Russian revolutionary (1848–1893)

Iosif Ivanovich Kablits (Ио́сиф Ива́нович Ка́блиц; 12 July 1848 – 16 October 1893) was a Russian revolutionary activist, later sociologist and publicist, writing under the pseudonym Yuzov (Юзов).

==Biography==
Born on 12 July 1848 in the village of Trebeshovo, Kovno Governorate to a noble Lutheran family, Kablitz studied law at the Saint Vladimir University in Kiev in 1866–1872. In 1874 in Saint Petersburg he formed an underground circle of Mikhail Bakunin's followers and for a while propagated the idea of storming the Winter Palace and assassinating the Tzar family.

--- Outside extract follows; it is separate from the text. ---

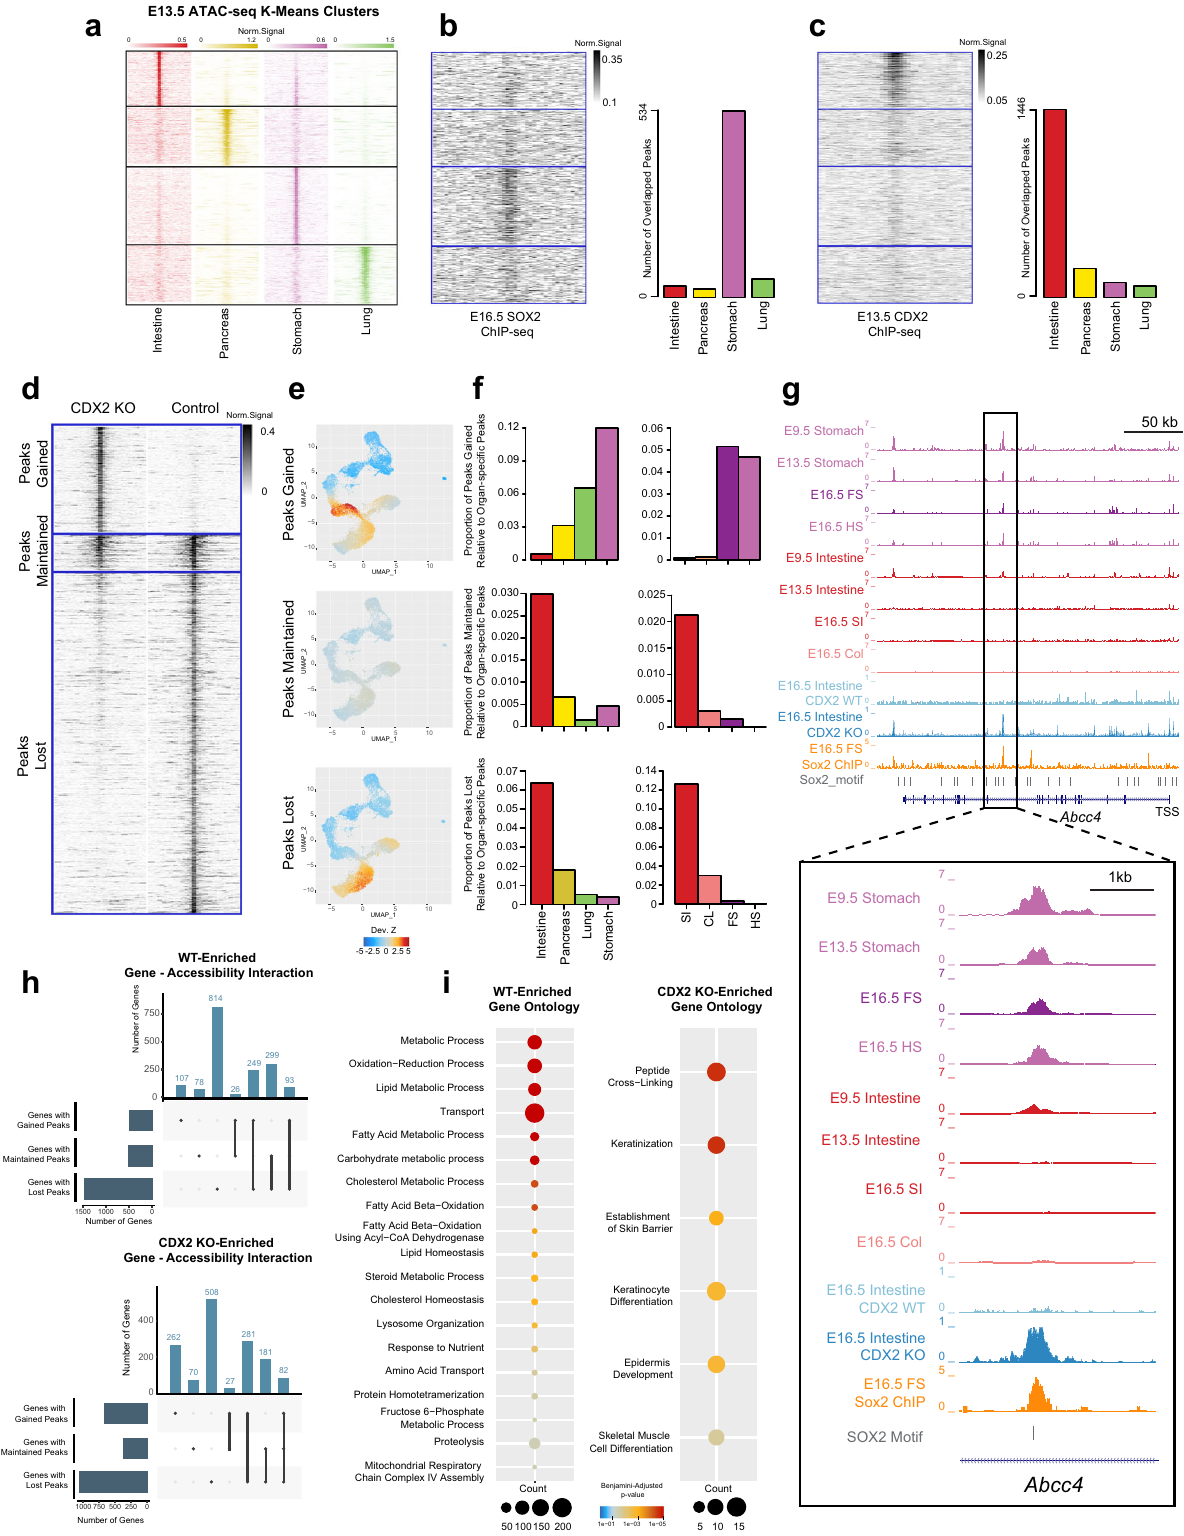
accessibility levels in the peak regions in each cell compared to all cells using chromVAR 39 (see “ Methods ” ), and marked the cell- level enrichment on the scATAC-seq UMAP (Fig. 3e, Figure S9b). In the Sox2 KO stomach, we observed that gained peaks are strongly associated with the chromatin accessibility pattern of the cell clusters projected as stomach and lung, and that maintained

In 1875 he had to leave the country and spent some time abroad so as to avoid the arrest. In the late 1870s, Kablitz drifted towards the political center, became a member of the narodnik movement and started writing political and economical essays, mostly for Slovo and Nedelya.

Kablitz's best known books are "Russian Dissidents. Old Believers and Spiritual Christians" (Русские диссиденты: Староверы и духовные христиане; 1881), "The Foundations of the Narodnik Movement" (Основы народничества; 1882) and "The Intelligentsia and the People in Russia's Social Life" (Интеллигенция и народ в общественной жизни России; 1885). Regarding the artel as the basis for the rural economics in Russia, he championed the concept of peasant obschina and criticized the intelligentsia for selfishness, individualism and its inability to work among and with the people. In 1886–1893 he served at the Russian State Control.

Kablitz died in Saint Petersburg on 16 October 1893.